**TEXTO PARA REVISAR**:
7 de julio
SAN FERMÍN 
         
Obispo y Mártir  | 
    
Pamplona era entonces Pompelon, una pequeña aglomeración urbana fundada por los romanos, presidiendo en el centro de la tierra navarra, sobre una pequeña meseta a las orillas del Arga, una llanura rodeada de montañas. Los vascos habitantes de esta llanura conocían esa población romana con el nombre de Iruña, es decir, la ciudad. Según Estrabón: "Sobre la Jaccetania, hacia el Norte, habitan los vascones, en cuyo territorio se halla Pompelon
   Pompelon, producto humano lógico,
        tenía para los romanos un valor estratégico, pero asimismo realizaba
        otra importante misión: reunía las ásperas montañas pirenaicas, tras
        las cuales se extendían los ubérrimos campos de Aquitania, con la
        comarca de las riberas colindantes con el Ebro. Pompelon era un punto de
        confluencia en el trazado de las vías romanas que atravesaban Navarra.
        
   Aún no había cristianos en
        el país. Los más antiguos cuentos del folklore vasco, unos cuentos de
        contextura esquemática que resuenan todavía desde un fondo de siglos,
        establecen la separación de dos mundos radicalmente distintos: el mundo
        cristiano y el mundo anterior a la evangelización del país. Hay en
        algunos de esos seculares cuentos, procedentes casi todos de una edad
        pastoril, alusiones claras a las primeras iglesuelas cristianas y al
        conjunto de prevenciones y de resistencias que su emplazamiento exaltaba
        entre los gentiles. El vasco introdujo en su milenario idioma el
        adjetivo "gentil" (jentillak,
        los gentiles), expresando así el mundo idolátrico de sus antepasados,
        desconocedores del cristianismo o refractarios a su introducción.
   Todos los habitantes de la
        tierra vasca eran entonces gentiles, lo mismo, que fuesen pastores en el
        campo que los avecindados en las aglomeraciones urbanas. Pompelon y sus
        habitantes pertenecían al mundo del paganismo. Entre esos habitantes se
        contaba Firmo, alto funcionario de la administración romana en la
        ciudad, y su esposa Eugenia, matrona de ilustre ascendencia. Todo hace
        imaginar, sin embargo, que Firmo y Eugenia, aunque paganos, eran
        creyentes, que sus almas sentían aspiraciones mucho más allá de sus
        efigies tutelares predilectas. Firmo y Eugenia ofrendaban, sacrificaban
        en los altares de su culto con la sencilla fe del pueblo que creía en
        sus dioses con una pasión que durante casi medio milenio hizo frente al
        cristianismo, que avanzaba con fuerza arrolladora. En la fe pagana del
        pueblo había ardor y había vitalidad. Esto explica los mártires.

**INSTRUCCIONES**:
1) Enumera todos los nombres con que el texto sobre San Fermín designa a la ciudad.
2) Repite al pie de la letra el fragmento del texto sobre San Fermín que comienza en las palabras "Aún no había" y termina después de "a su introducción.".
Responde basándote solo en el texto.

**EXTRACTOS DE DATOS**:
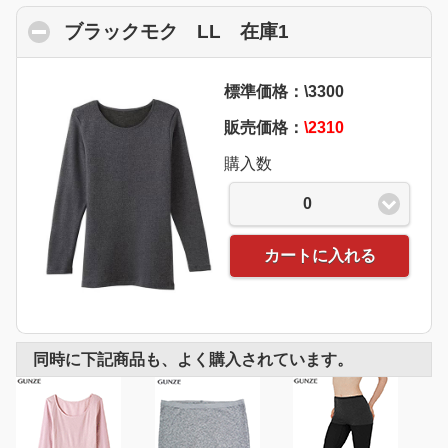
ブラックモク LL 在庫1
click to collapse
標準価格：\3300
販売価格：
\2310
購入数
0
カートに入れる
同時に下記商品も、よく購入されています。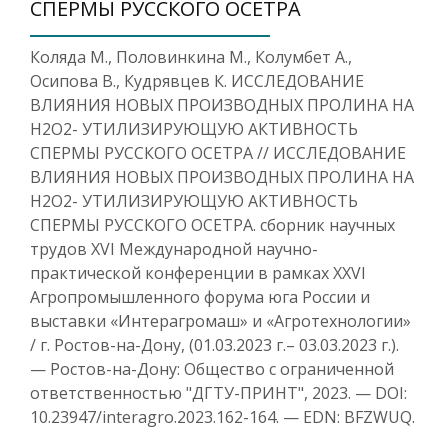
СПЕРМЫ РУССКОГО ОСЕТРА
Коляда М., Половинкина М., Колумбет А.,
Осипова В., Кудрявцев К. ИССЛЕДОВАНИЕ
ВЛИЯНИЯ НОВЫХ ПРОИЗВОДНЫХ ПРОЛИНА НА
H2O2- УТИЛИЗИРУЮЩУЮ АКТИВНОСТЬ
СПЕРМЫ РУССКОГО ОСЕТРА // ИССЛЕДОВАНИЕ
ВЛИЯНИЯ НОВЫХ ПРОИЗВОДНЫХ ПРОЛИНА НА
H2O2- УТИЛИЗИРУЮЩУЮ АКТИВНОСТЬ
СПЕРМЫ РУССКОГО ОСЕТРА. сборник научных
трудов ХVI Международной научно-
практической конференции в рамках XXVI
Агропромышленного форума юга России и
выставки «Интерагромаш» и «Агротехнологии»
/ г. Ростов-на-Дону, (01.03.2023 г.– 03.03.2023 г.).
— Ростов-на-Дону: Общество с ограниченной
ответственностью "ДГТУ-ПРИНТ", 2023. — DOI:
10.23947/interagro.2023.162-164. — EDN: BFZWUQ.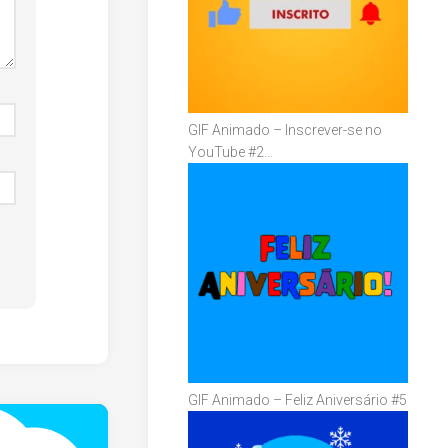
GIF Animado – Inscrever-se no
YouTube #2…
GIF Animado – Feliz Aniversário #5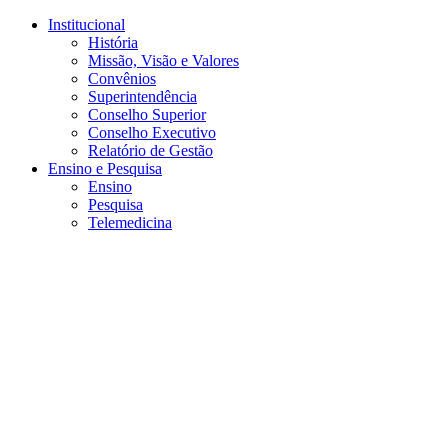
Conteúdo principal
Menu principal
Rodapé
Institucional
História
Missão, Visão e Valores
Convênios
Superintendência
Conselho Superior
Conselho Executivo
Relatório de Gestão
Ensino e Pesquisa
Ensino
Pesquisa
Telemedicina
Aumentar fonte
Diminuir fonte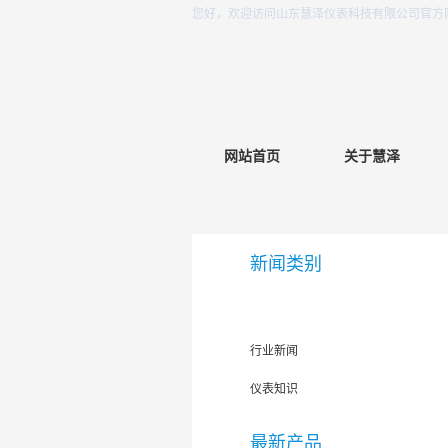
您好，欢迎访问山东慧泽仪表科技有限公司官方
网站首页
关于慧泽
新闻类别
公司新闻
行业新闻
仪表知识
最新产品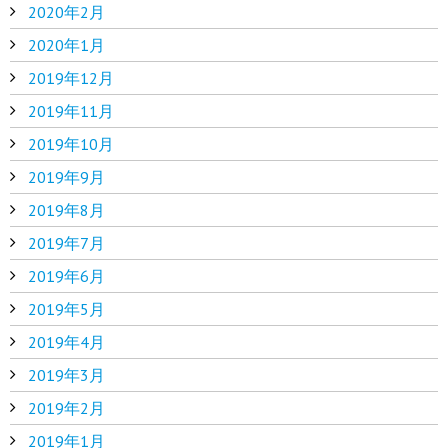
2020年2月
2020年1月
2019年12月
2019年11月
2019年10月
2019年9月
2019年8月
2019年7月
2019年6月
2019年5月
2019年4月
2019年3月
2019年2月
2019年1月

--

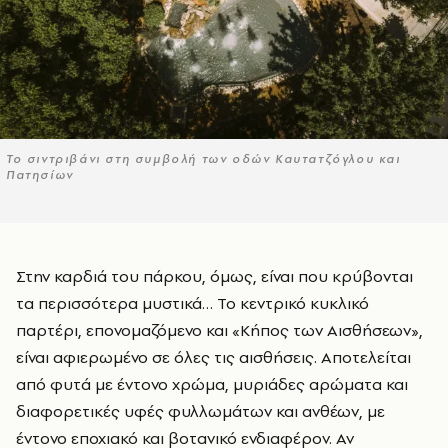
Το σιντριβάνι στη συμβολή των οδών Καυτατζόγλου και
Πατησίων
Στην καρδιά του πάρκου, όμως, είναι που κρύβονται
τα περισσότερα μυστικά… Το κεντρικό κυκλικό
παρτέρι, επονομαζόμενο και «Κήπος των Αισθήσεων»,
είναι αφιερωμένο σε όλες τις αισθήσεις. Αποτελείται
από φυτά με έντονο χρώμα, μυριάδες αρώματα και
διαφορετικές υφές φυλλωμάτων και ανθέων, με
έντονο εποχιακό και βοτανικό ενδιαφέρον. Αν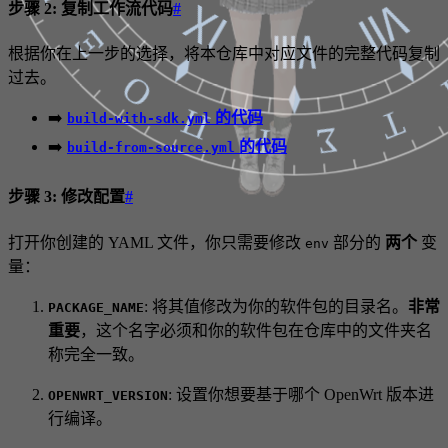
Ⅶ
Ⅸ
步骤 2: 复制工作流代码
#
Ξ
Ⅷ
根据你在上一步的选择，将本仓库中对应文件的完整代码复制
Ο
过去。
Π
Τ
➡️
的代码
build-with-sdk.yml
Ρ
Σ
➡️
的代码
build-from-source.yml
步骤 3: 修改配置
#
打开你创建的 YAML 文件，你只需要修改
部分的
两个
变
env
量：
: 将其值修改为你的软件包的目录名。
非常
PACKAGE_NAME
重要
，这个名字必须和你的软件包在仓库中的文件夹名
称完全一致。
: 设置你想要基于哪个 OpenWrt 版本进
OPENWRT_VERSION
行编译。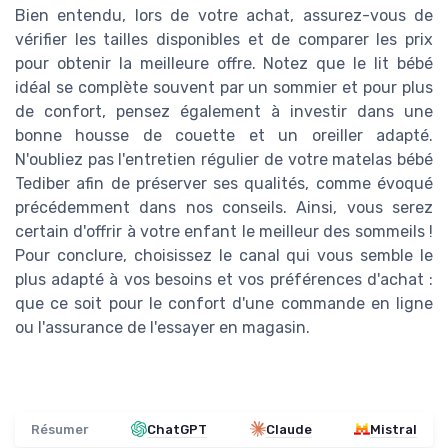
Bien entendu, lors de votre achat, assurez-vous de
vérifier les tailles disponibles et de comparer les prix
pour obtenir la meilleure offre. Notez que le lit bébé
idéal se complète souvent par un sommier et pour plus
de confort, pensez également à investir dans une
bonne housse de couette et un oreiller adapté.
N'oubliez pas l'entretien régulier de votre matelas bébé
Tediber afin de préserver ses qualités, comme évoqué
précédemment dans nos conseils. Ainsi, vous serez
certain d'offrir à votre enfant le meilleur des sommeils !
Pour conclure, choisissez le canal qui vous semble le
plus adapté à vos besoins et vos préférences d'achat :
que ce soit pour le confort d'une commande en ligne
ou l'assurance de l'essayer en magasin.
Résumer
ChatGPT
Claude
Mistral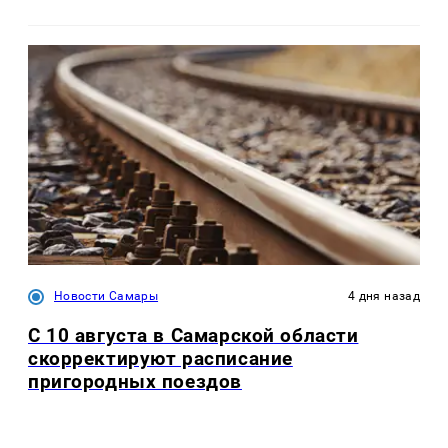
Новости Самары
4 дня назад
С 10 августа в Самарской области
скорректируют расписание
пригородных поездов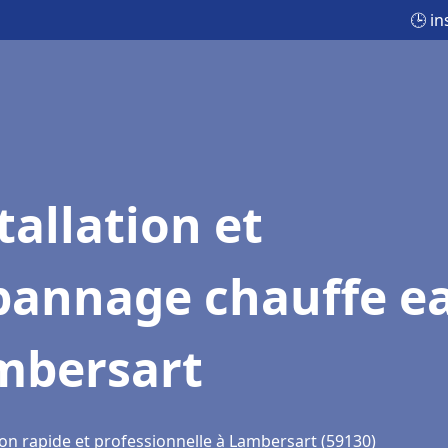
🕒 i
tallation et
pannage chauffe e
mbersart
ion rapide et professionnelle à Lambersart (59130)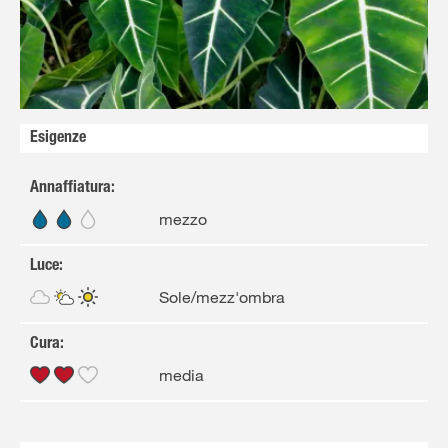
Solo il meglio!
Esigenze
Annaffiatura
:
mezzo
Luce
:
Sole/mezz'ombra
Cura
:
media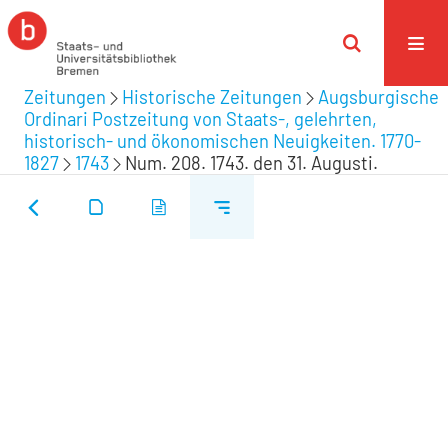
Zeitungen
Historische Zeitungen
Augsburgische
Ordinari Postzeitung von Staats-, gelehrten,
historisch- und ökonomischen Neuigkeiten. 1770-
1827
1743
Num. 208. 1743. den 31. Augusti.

**RESPUESTAS**:
1) Pamplona, Pompelon, Iruña

2)
Aún no había cristianos en
        el país. Los más antiguos cuentos del folklore vasco, unos cuentos de
        contextura esquemática que resuenan todavía desde un fondo de siglos,
        establecen la separación de dos mundos radicalmente distintos: el mundo
        cristiano y el mundo anterior a la evangelización del país. Hay en
        algunos de esos seculares cuentos, procedentes casi todos de una edad
        pastoril, alusiones claras a las primeras iglesuelas cristianas y al
        conjunto de prevenciones y de resistencias que su emplazamiento exaltaba
        entre los gentiles. El vasco introdujo en su milenario idioma el
        adjetivo "gentil" (jentillak,
        los gentiles), expresando así el mundo idolátrico de sus antepasados,
        desconocedores del cristianismo o refractarios a su introducción.